Tarefa escrita a:
Responda com base no texto sobre emendas orçamentárias:
(i) Quanto era alocado em emendas no plano federal há uma década?
(ii) A quanto chegam essas emendas federais neste ano, segundo o texto?
(iii) Além das funções legislativas e fiscalizadoras, em que os parlamentares ganham efetiva participação?

Trecho citado:
- - - -
Emendas orçamentárias também para as creches

Cezar Miola

Nos últimos anos, o expressivo crescimento das emendas aos orçamentos vem suscitando amplos debates. A partir da União, a prática igualmente já se verifica em inúmeros entes da Federação. E, com a possibilidade de direcionar uma parte significativa dos recursos não vinculados, os parlamentares agregam uma atuação para além das tradicionais funções legislativas e fiscalizadoras: ganham efetiva participação na execução orçamentária, em ações distribuídas por todo o território nacional.

A inovação em causa é marcada por aspectos diversos, que vão do aumento continuado dos valores (no plano federal, de R$ 6 bilhões alocados há uma década, chegamos neste ano a cerca de R$ 50 bilhões) à necessária transparência no emprego, no controle e na avaliação dos resultados. E o debate segue quando se trata dos critérios para as escolhas feitas, em cotejo com as demandas existentes nas diversas políticas públicas, Brasil afora.
- - - -
Dados fornecidos:
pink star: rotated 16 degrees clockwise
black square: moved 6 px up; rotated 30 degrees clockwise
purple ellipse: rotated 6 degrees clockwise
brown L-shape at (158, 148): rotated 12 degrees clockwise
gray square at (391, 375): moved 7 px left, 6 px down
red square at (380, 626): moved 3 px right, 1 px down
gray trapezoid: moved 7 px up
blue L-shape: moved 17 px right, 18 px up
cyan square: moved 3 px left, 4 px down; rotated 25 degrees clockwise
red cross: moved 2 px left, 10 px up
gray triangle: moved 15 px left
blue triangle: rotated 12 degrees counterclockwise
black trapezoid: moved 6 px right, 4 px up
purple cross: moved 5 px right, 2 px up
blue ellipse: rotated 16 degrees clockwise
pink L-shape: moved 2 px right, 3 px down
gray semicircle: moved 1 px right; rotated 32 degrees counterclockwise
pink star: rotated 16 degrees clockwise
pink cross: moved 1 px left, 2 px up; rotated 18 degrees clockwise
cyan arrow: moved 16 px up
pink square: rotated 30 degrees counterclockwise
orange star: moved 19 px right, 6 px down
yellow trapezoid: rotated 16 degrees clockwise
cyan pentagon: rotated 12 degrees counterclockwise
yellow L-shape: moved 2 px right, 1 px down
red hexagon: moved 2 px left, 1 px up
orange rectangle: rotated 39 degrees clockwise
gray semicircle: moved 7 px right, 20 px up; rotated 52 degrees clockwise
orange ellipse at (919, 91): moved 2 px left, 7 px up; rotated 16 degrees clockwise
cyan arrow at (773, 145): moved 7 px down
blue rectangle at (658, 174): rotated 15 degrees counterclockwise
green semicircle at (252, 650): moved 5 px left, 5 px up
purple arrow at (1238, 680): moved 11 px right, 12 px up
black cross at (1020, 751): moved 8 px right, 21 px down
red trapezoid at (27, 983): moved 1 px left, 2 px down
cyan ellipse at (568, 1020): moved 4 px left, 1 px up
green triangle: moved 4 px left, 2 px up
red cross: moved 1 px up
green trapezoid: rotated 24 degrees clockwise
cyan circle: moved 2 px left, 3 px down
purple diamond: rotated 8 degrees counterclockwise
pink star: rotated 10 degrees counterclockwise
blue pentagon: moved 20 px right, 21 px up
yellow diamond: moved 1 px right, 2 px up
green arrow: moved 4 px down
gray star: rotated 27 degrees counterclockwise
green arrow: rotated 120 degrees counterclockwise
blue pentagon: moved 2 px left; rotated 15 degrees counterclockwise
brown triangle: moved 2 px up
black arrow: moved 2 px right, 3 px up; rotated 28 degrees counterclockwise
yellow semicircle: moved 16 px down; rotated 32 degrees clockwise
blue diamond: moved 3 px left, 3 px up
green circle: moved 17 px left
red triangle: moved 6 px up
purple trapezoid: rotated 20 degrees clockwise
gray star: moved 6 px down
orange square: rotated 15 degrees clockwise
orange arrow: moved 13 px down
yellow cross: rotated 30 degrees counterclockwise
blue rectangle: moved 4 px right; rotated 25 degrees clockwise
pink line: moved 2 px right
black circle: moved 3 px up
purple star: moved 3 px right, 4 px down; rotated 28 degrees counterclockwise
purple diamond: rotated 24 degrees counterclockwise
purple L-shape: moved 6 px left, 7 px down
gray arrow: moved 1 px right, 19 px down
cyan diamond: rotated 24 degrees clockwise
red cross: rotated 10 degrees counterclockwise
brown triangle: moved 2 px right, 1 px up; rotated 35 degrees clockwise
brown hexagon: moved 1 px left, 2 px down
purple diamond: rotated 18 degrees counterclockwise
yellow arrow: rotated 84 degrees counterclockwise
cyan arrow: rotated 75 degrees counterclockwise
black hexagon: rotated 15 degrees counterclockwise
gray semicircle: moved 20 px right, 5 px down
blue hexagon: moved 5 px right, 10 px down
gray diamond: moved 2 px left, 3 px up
- - - -
Tarefa escrita b:
Transcreva sem nenhuma alteração o trecho das linhas de anotação que vai do início dessas linhas até a linha que contém "blue triangle: rotated", incluindo ambas as extremidades.

Resposta completa a:
(i) R$ 6 bilhões.
(ii) Cerca de R$ 50 bilhões.
(iii) Na execução orçamentária.

Resposta completa b:
pink star: rotated 16 degrees clockwise
black square: moved 6 px up; rotated 30 degrees clockwise
purple ellipse: rotated 6 degrees clockwise
brown L-shape at (158, 148): rotated 12 degrees clockwise
gray square at (391, 375): moved 7 px left, 6 px down
red square at (380, 626): moved 3 px right, 1 px down
gray trapezoid: moved 7 px up
blue L-shape: moved 17 px right, 18 px up
cyan square: moved 3 px left, 4 px down; rotated 25 degrees clockwise
red cross: moved 2 px left, 10 px up
gray triangle: moved 15 px left
blue triangle: rotated 12 degrees counterclockwise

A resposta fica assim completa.